I'm not sure how feasible that is, are "normal" end users supposed to know what is malicious and what is innocent? Do they in practice?
OK, so even then it's not an absolute guarantee, but assuming an experienced user who knows what programs they want running, it is. In any case, the claim is that it is the only way to guarantee that innocent processes survive and malicious ones die, not that it is feasible (at least in all cases).
Also, asking really only works on a interactive desktop type of scenario, or how would you do it on a console/shell/prompt situation? Shells are generally expected to do what you tell them to do, not to come up with their own questions all of a sudden while you're using 'vi' or something.
Actually, doing it on a console is the use case I'd be more confident of being able to do it in. Doing it in a GUI would be much more likely to end up allocating memory in non-obvious ways, while our theoretical user-querying OOM killer has to be able to do its job without allocating memory. Ideally, its memory usage would be O(1) in the number of processes. If it used O(f(n)) memory (for an arbitrary function f(n) and number of processes n), it would have to receive memory for its recordkeeping on a process as the first step the system took in starting that process.
As for system messages coming up while you're working in a terminal, Linux will print all sorts of errors to the system console regardless of what you may be doing on that virtual terminal. My box is currently spewing errors about a failed CD drive that I haven't had the time to open up the machine to disconnect. An OOM situation is next thing to a kernel-panic / bluescreen, both of which will happily intrude while you're doing other things, so I don't see any big problem with the OOM killer doing the same thing.
What about servers? The system freezes, waiting for user to answer what to kill, but server admins don't typically look at each server every minute of the day, so it might take quite a while before someone realizes to check the server.
The OS doesn't need to totally grind to a halt. It will have to stall on outstanding allocations until the user makes a decision or a process ends on its own or otherwise returns memory to the OS, but processes that aren't actively allocating (or are allocating from free chunks in their own heaps rather than going to the OS for memory) can continue running. Now, if a mission-critical process ends up blocking on an allocation, yes, you have a problem, and a user OOM killer might not be appropriate for situations where this is likely to cause more trouble than an OOM situation generally does in the first place.
Of course SSH into the server might no longer work because SSH too needs memory, so the moment it tries to spawn it gets frozen due to OOM condition.
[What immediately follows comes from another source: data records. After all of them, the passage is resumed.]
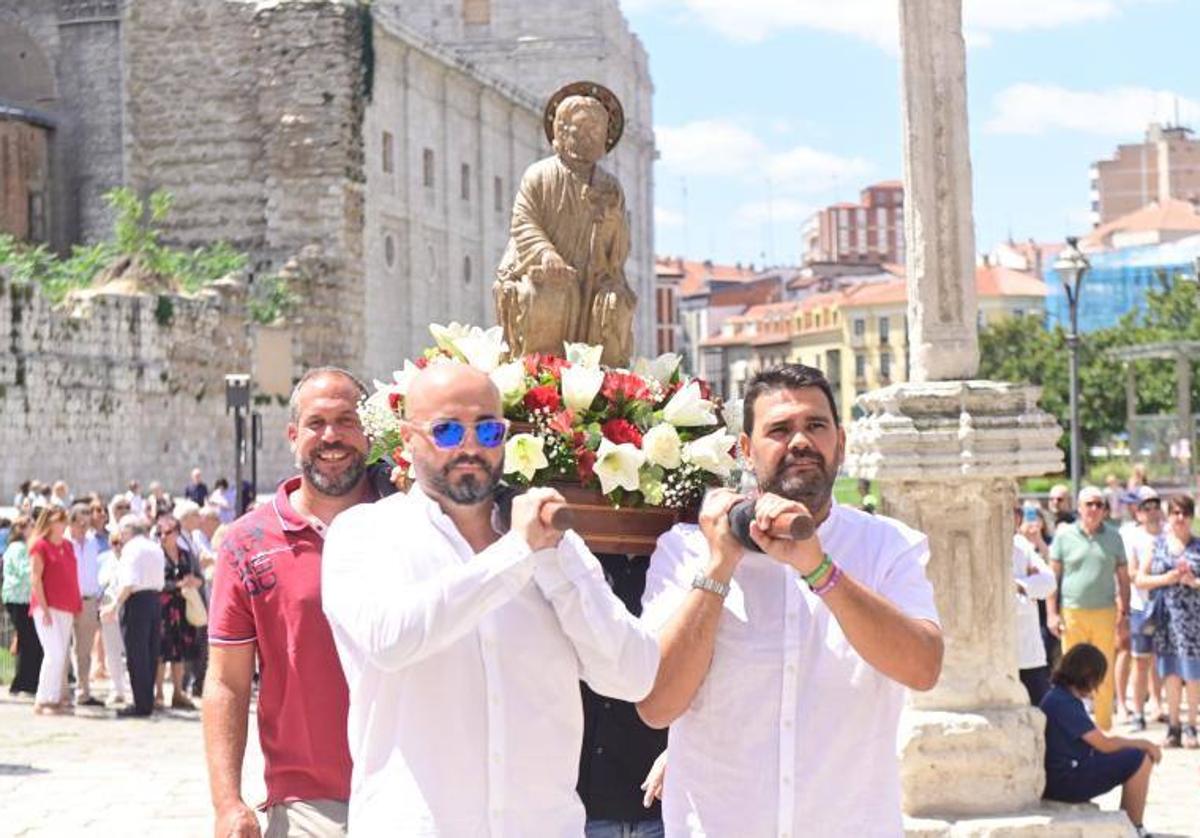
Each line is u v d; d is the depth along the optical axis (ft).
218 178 211.82
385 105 218.59
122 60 211.61
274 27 209.05
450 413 18.28
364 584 18.13
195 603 76.28
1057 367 289.12
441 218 235.81
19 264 177.68
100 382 153.79
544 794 18.38
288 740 23.29
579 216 34.17
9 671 88.22
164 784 56.18
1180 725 60.29
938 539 37.47
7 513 112.37
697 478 25.93
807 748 19.12
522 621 18.38
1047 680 56.29
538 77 304.30
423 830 17.94
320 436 23.65
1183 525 60.29
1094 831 35.83
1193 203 506.89
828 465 19.47
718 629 19.33
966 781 36.45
So you basically get yourself in a chicken and egg situation.
For a server, your OOM killer could actually make use of a reverse-SSH protocol where the OOM killer makes an *outbound* ssh-like connection, using pre-allocated memory, to a machine running server management software, which could then send alerts to admin's cell phones, take an inbound SSH connection from an administrator's workstation (or phone), and pass input from the administrator to the OOMed server and output from the server back to the administrator.
In extreme conditions the user might not even be able to open the task manager to check what to kill because of the chicken-egg.[/qujote]
This can be solved by the OOM killer presenting its own task list kept in pre-allocated memory.
[qoute]I suppose if each process had min/max (like in the ELF header) as well as progress indication and how to min/max changes due to progress, then it might be possible to change the problem into a scheduling problem.. But given how difficult scheduling is already, I'm not sure if the extra complexity really serves anyone.
Not every process has bounded memory requirements. Not every process has bounded runtime. Daemons are generally supposed to keep running indefinitely.
One useful feature would be a facility for processes to provide the kernel with a list of free pages in their heaps so that the kernel could reclaim those pages if needed.
Perhaps allowing over commitments, but keeping a track of it and when used memory gets too close to max available you need to start to lessen scheduling and allowing individual processes to complete to free their memory until you get below some threshold and then go back into normal over commit allowed status.